§ **Supplied entries**:
━━━━━━

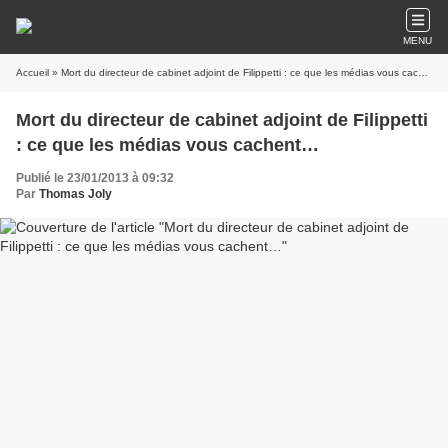
MENU
Accueil
» Mort du directeur de cabinet adjoint de Filippetti : ce que les médias vous cachent…
Mort du directeur de cabinet adjoint de Filippetti
: ce que les médias vous cachent…
Publié le 23/01/2013 à 09:32
Par
Thomas Joly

━━━━━━

§ **What you need to do**:
In the records above, find each line with the string "Mort" and list it.

§ **Solution to this task**:
» Mort du directeur de cabinet adjoint de Filippetti : ce que les médias vous cachent…
Mort du directeur de cabinet adjoint de Filippetti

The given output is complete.